Rebuild Civilization on a Savage and Alien Earth in Midnight Legion from Studio 9

Midnight Legion Box Set-small Midnight Legion Box Set back-small


Midnight Legion box set from Studio 9 (2016). Art by C. Aaron Kreader.

It’s been a busy year, between changing jobs in April, managing a fledging writing career as Todd McAulty, running Black Gate, and coping with a pandemic. I don’t get to read as much as I used to, and I definitely don’t get to game as much. I especially regret not having the chance to dig into some of the new generation of solo RPGs, like Four Against Darkness and Into the Dungeon.

But I did spend a few shekels to try Midnight Legion, a very promising post apocalyptic solo gamebook series with a strong Metamorphosis Alpha vibe. Created by writer Aaron J. Emmel and artist C. Aaron Kreader and published by Evanston, Illinois-based Studio 9, Midnight Legion is a three-book series featuring an amnesiac android who awakens on a vastly changed Earth peopled with strange creatures and deadly mutant plants, and must piece together the clues to his original mission. You get everything you need to start in the intro Midnight Legion box set, published in 2016 with this description on the back:

You are an elite, android agent of an ancient, clandestine group who is forced awake after hundreds of years of stasis. Your memory is gone, and you can’t recall your purpose. You will need to solve puzzles and choose whether to use combat, stealth, or sixth sense and diplomacy to unlock your mission and the secrets of the world you knew.

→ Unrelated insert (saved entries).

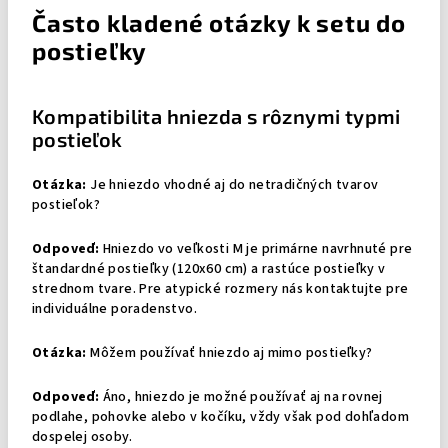
Často kladené otázky k setu do
postieľky
Kompatibilita hniezda s rôznymi typmi
postieľok
Otázka:
Je hniezdo vhodné aj do netradičných tvarov
postieľok?
Odpoveď:
Hniezdo vo veľkosti M je primárne navrhnuté pre
štandardné postieľky (120x60 cm) a rastúce postieľky v
strednom tvare. Pre atypické rozmery nás kontaktujte pre
individuálne poradenstvo.
Otázka:
Môžem používať hniezdo aj mimo postieľky?
Odpoveď:
Áno, hniezdo je možné používať aj na rovnej
podlahe, pohovke alebo v kočíku, vždy však pod dohľadom
dospelej osoby.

The Midnight Legion is an interactive story where player(s) choose how to respond to what happens next. Created for solo play, with a 2-player option, this three book game series promises hours of gaming. Starting with Book 1: Operation Deep Sleep, everything you need to begin is contained in this boxed set.

The second gamebook, The World Reborn followed in 2017, and the final volume Portal of Life in 2019. Together they form an ambitious and compelling science fiction adventure that I’m anxious to dig into.